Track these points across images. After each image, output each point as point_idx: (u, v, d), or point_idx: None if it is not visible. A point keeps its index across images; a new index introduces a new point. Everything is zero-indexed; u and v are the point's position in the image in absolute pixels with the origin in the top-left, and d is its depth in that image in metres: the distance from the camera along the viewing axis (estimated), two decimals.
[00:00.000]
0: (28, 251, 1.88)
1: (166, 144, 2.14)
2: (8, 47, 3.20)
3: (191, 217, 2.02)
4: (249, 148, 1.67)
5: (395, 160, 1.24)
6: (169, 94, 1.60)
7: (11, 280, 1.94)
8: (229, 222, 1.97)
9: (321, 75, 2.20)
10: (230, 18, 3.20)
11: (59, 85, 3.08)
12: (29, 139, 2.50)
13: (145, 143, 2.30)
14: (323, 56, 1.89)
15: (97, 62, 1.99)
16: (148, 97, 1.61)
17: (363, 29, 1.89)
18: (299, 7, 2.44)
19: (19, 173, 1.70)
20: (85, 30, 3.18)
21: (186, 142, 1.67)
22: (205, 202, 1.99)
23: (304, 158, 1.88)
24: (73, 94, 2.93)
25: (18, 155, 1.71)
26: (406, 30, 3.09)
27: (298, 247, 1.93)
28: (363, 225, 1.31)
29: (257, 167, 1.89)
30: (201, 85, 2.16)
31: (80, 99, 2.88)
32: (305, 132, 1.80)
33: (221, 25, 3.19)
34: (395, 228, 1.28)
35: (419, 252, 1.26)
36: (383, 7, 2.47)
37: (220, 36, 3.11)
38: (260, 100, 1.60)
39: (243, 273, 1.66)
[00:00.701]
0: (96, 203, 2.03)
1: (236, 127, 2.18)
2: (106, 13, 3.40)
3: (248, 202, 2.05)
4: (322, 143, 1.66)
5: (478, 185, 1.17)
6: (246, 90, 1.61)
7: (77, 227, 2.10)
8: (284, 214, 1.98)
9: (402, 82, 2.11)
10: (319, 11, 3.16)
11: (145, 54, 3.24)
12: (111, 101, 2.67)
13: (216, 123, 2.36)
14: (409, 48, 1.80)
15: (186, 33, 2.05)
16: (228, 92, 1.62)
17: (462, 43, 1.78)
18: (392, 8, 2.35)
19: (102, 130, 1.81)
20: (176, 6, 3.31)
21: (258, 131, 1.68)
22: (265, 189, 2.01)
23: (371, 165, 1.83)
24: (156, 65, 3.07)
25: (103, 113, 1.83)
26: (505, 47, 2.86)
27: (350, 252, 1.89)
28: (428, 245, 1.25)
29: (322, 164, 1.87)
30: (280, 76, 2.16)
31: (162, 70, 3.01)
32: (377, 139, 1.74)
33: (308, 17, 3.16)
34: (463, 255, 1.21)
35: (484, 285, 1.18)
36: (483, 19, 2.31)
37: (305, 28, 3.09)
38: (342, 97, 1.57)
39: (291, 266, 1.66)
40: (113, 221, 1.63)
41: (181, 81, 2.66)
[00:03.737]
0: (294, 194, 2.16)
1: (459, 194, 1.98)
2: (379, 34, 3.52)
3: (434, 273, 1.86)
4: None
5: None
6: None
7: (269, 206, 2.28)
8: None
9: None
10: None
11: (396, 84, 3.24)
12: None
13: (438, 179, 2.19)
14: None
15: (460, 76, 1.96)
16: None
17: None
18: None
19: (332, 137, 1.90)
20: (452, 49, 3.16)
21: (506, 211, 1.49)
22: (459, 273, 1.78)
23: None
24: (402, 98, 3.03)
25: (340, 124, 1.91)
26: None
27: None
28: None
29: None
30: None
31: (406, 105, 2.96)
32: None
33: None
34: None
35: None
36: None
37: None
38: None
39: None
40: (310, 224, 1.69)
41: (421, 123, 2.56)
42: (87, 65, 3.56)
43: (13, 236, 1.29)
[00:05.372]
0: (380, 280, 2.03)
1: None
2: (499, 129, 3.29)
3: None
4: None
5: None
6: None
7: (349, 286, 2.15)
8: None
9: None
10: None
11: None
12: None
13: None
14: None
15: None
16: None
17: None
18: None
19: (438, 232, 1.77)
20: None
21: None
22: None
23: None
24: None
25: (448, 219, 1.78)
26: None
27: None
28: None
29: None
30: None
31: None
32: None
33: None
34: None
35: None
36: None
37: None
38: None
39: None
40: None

Task objective: Once you have read the entries, write them out again without altering a single character.

Completed exercise:
Track these points across images. After each image, output each point as point_idx: (u, v, d), or point_idx: None if it is not visible. A point keeps its index across images; a new index introduces a new point. Everything is zero-indexed; u and v are the point's position in the image in absolute pixels with the origin in the top-left, and d is its depth in that image in metres: the distance from the camera along the viewing axis (estimated), two decimals.
[00:00.000]
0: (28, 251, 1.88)
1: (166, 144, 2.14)
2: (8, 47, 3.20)
3: (191, 217, 2.02)
4: (249, 148, 1.67)
5: (395, 160, 1.24)
6: (169, 94, 1.60)
7: (11, 280, 1.94)
8: (229, 222, 1.97)
9: (321, 75, 2.20)
10: (230, 18, 3.20)
11: (59, 85, 3.08)
12: (29, 139, 2.50)
13: (145, 143, 2.30)
14: (323, 56, 1.89)
15: (97, 62, 1.99)
16: (148, 97, 1.61)
17: (363, 29, 1.89)
18: (299, 7, 2.44)
19: (19, 173, 1.70)
20: (85, 30, 3.18)
21: (186, 142, 1.67)
22: (205, 202, 1.99)
23: (304, 158, 1.88)
24: (73, 94, 2.93)
25: (18, 155, 1.71)
26: (406, 30, 3.09)
27: (298, 247, 1.93)
28: (363, 225, 1.31)
29: (257, 167, 1.89)
30: (201, 85, 2.16)
31: (80, 99, 2.88)
32: (305, 132, 1.80)
33: (221, 25, 3.19)
34: (395, 228, 1.28)
35: (419, 252, 1.26)
36: (383, 7, 2.47)
37: (220, 36, 3.11)
38: (260, 100, 1.60)
39: (243, 273, 1.66)
[00:00.701]
0: (96, 203, 2.03)
1: (236, 127, 2.18)
2: (106, 13, 3.40)
3: (248, 202, 2.05)
4: (322, 143, 1.66)
5: (478, 185, 1.17)
6: (246, 90, 1.61)
7: (77, 227, 2.10)
8: (284, 214, 1.98)
9: (402, 82, 2.11)
10: (319, 11, 3.16)
11: (145, 54, 3.24)
12: (111, 101, 2.67)
13: (216, 123, 2.36)
14: (409, 48, 1.80)
15: (186, 33, 2.05)
16: (228, 92, 1.62)
17: (462, 43, 1.78)
18: (392, 8, 2.35)
19: (102, 130, 1.81)
20: (176, 6, 3.31)
21: (258, 131, 1.68)
22: (265, 189, 2.01)
23: (371, 165, 1.83)
24: (156, 65, 3.07)
25: (103, 113, 1.83)
26: (505, 47, 2.86)
27: (350, 252, 1.89)
28: (428, 245, 1.25)
29: (322, 164, 1.87)
30: (280, 76, 2.16)
31: (162, 70, 3.01)
32: (377, 139, 1.74)
33: (308, 17, 3.16)
34: (463, 255, 1.21)
35: (484, 285, 1.18)
36: (483, 19, 2.31)
37: (305, 28, 3.09)
38: (342, 97, 1.57)
39: (291, 266, 1.66)
40: (113, 221, 1.63)
41: (181, 81, 2.66)
[00:03.737]
0: (294, 194, 2.16)
1: (459, 194, 1.98)
2: (379, 34, 3.52)
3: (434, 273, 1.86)
4: None
5: None
6: None
7: (269, 206, 2.28)
8: None
9: None
10: None
11: (396, 84, 3.24)
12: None
13: (438, 179, 2.19)
14: None
15: (460, 76, 1.96)
16: None
17: None
18: None
19: (332, 137, 1.90)
20: (452, 49, 3.16)
21: (506, 211, 1.49)
22: (459, 273, 1.78)
23: None
24: (402, 98, 3.03)
25: (340, 124, 1.91)
26: None
27: None
28: None
29: None
30: None
31: (406, 105, 2.96)
32: None
33: None
34: None
35: None
36: None
37: None
38: None
39: None
40: (310, 224, 1.69)
41: (421, 123, 2.56)
42: (87, 65, 3.56)
43: (13, 236, 1.29)
[00:05.372]
0: (380, 280, 2.03)
1: None
2: (499, 129, 3.29)
3: None
4: None
5: None
6: None
7: (349, 286, 2.15)
8: None
9: None
10: None
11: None
12: None
13: None
14: None
15: None
16: None
17: None
18: None
19: (438, 232, 1.77)
20: None
21: None
22: None
23: None
24: None
25: (448, 219, 1.78)
26: None
27: None
28: None
29: None
30: None
31: None
32: None
33: None
34: None
35: None
36: None
37: None
38: None
39: None
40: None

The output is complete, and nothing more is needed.